> _EXERCISE OBJECTIVE_: Rewrite every line from the line with "right ankle: (342, 693, 46)" up to and including the line with "right knee: (238, 377, 13)", with each keypoint's x, y and depth values shifted up by 19. Keep all other text in those lines as it stands, including the box coordinates.

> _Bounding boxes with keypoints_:
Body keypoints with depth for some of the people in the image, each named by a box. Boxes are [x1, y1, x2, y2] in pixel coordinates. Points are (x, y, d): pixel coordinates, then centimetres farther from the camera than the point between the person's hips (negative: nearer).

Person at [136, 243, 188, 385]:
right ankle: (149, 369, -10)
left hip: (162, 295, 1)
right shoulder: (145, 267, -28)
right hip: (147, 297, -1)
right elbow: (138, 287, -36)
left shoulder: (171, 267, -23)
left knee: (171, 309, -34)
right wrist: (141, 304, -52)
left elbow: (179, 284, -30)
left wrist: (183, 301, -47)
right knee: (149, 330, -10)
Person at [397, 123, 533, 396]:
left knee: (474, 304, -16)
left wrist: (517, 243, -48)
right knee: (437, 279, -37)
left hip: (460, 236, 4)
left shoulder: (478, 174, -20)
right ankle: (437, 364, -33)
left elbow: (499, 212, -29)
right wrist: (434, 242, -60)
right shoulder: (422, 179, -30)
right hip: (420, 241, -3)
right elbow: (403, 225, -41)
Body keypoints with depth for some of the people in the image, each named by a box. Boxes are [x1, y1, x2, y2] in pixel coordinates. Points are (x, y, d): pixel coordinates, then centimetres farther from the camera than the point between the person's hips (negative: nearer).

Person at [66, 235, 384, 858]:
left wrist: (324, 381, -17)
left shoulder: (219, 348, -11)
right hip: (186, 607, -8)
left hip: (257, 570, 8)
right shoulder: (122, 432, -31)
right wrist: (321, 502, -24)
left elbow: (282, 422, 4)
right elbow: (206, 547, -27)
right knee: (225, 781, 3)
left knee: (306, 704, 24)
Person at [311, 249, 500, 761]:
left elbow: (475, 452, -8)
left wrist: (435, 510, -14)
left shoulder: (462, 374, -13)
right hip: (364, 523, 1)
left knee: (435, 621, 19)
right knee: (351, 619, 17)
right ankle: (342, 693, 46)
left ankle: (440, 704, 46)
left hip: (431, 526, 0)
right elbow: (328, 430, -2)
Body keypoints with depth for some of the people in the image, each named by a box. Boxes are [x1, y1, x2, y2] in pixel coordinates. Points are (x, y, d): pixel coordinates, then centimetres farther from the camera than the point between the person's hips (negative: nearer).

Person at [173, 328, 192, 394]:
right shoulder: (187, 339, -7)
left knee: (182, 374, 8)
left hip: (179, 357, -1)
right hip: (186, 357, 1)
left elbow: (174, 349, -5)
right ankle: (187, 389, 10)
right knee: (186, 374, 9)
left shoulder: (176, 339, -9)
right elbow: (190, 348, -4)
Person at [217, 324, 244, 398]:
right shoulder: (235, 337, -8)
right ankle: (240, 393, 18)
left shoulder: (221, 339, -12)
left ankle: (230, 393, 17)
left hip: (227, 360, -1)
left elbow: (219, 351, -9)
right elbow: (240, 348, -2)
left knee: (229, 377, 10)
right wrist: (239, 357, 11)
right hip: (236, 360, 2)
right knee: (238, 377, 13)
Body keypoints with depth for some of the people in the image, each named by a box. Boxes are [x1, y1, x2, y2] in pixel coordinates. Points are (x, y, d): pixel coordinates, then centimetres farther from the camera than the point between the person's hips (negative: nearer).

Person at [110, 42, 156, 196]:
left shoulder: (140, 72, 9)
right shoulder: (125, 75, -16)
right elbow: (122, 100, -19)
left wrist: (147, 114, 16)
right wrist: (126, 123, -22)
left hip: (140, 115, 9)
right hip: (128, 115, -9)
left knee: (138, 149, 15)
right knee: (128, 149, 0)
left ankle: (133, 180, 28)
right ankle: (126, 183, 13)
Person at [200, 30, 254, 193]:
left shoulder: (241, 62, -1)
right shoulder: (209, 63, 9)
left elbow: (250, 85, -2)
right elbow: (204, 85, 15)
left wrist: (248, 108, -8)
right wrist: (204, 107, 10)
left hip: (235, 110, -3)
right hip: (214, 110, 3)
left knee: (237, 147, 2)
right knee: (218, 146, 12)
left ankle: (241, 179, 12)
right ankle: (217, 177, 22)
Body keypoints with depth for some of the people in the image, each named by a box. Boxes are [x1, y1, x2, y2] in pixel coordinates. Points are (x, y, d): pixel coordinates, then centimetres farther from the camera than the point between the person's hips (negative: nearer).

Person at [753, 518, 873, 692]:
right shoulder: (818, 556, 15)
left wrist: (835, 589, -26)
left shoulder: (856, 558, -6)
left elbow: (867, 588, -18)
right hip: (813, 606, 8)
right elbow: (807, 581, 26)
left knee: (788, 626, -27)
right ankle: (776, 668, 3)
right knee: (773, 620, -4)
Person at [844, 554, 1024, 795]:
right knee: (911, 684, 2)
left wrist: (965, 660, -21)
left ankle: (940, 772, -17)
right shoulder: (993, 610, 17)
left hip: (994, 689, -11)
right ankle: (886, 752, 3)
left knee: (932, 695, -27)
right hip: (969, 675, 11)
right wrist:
---
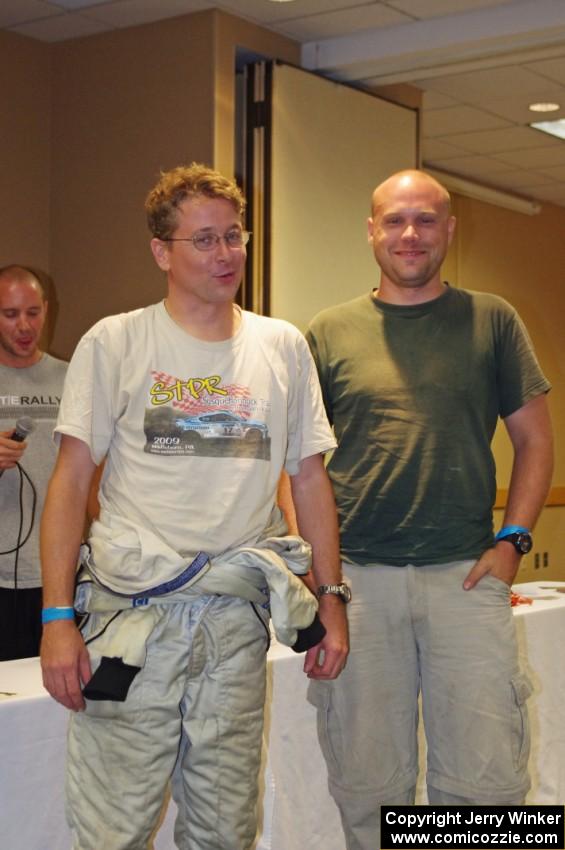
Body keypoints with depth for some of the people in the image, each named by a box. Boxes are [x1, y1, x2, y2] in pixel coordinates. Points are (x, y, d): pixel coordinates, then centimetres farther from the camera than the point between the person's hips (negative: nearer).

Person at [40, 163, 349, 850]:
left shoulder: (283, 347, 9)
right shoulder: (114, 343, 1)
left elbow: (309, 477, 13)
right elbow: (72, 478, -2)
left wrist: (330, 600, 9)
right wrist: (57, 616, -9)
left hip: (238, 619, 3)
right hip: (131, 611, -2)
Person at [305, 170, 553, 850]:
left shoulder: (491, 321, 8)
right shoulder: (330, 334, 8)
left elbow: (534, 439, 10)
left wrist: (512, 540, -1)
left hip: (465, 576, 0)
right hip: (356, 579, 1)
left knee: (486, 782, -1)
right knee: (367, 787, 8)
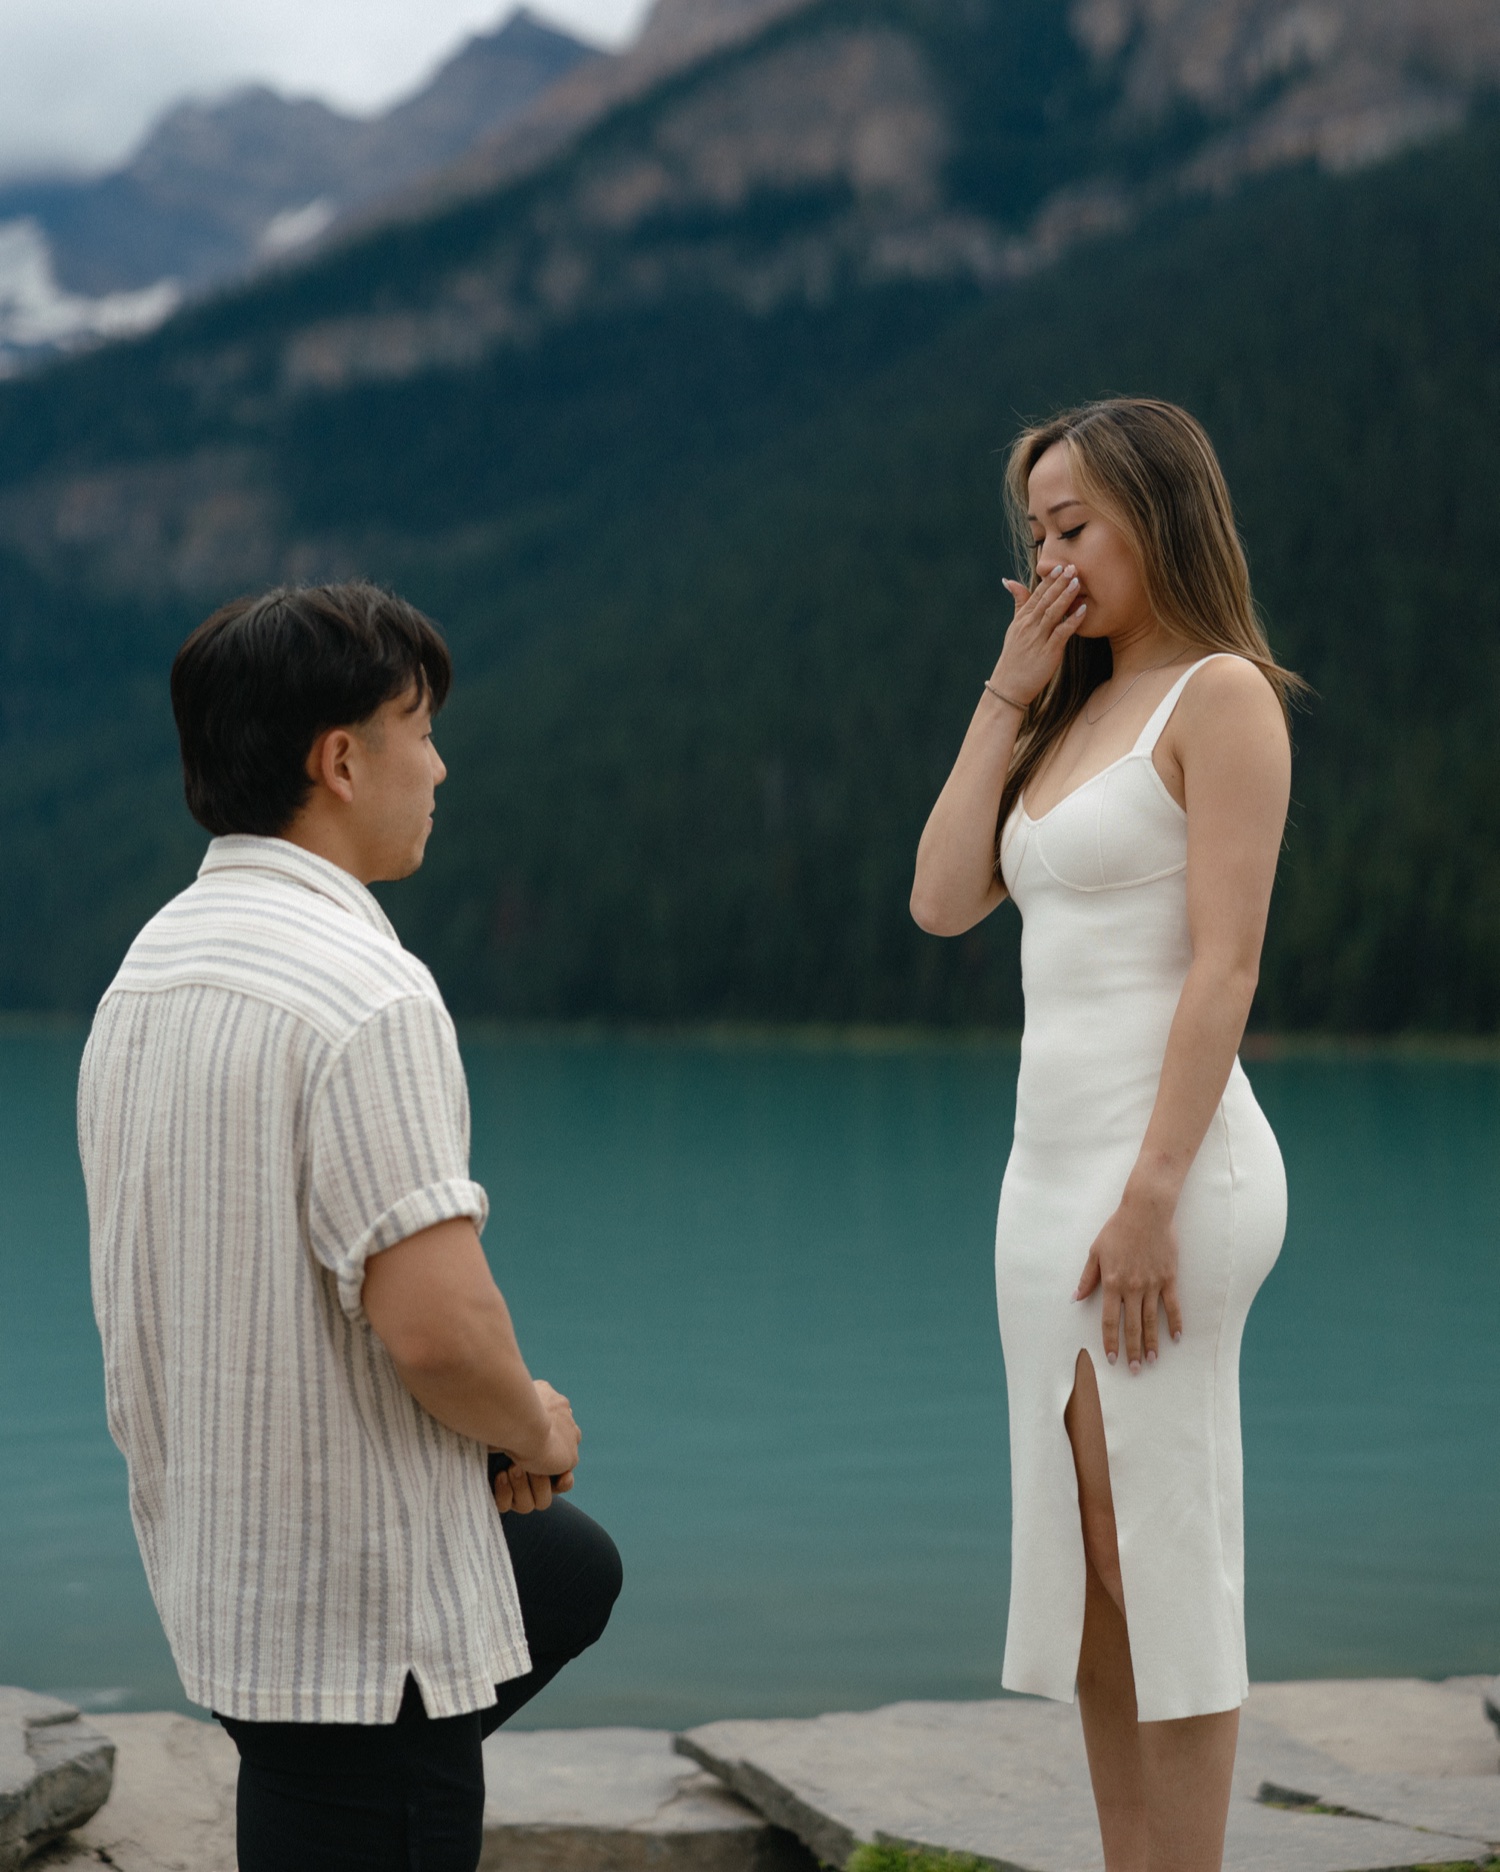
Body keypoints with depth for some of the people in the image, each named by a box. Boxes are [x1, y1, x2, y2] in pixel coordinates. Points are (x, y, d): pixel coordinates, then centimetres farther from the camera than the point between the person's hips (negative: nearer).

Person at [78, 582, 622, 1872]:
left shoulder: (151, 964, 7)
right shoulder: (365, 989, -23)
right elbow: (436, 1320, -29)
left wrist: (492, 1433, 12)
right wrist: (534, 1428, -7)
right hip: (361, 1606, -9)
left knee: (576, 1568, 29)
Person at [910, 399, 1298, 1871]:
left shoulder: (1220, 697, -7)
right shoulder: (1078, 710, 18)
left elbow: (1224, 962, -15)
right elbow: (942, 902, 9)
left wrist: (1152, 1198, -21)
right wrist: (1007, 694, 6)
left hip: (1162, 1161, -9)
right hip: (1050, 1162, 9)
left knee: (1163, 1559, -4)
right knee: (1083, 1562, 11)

> _TASK ANSWER_:
right ankle: (361, 712, 65)
left ankle: (459, 723, 65)
left hip: (450, 545, 19)
right elbow: (347, 449, 17)
Body keypoints with depth for some of the people in the image, each named by a box. Boxes are [x1, y1, x2, y2] in pixel coordinates. Points are (x, y, d): pixel coordinates, then centimetres farther from the camera than the point between the person's hips (negative: nearer).

Person at [173, 328, 192, 394]:
right shoulder: (206, 358, 12)
left knee: (201, 393, 27)
left hip: (198, 376, 18)
right hip: (205, 376, 20)
left elbow: (193, 368, 14)
right ankle: (206, 408, 29)
right knee: (205, 393, 28)
left shoulder: (195, 358, 10)
right elbow: (209, 367, 15)
Person at [217, 324, 244, 398]:
right shoulder: (254, 356, 11)
right ankle: (259, 412, 37)
left shoulder: (240, 358, 7)
left ankle: (249, 412, 36)
left hip: (246, 379, 18)
left elbow: (238, 370, 10)
right elbow: (259, 367, 17)
left knee: (248, 396, 29)
right wrist: (258, 376, 30)
right hip: (255, 379, 21)
right knee: (257, 396, 32)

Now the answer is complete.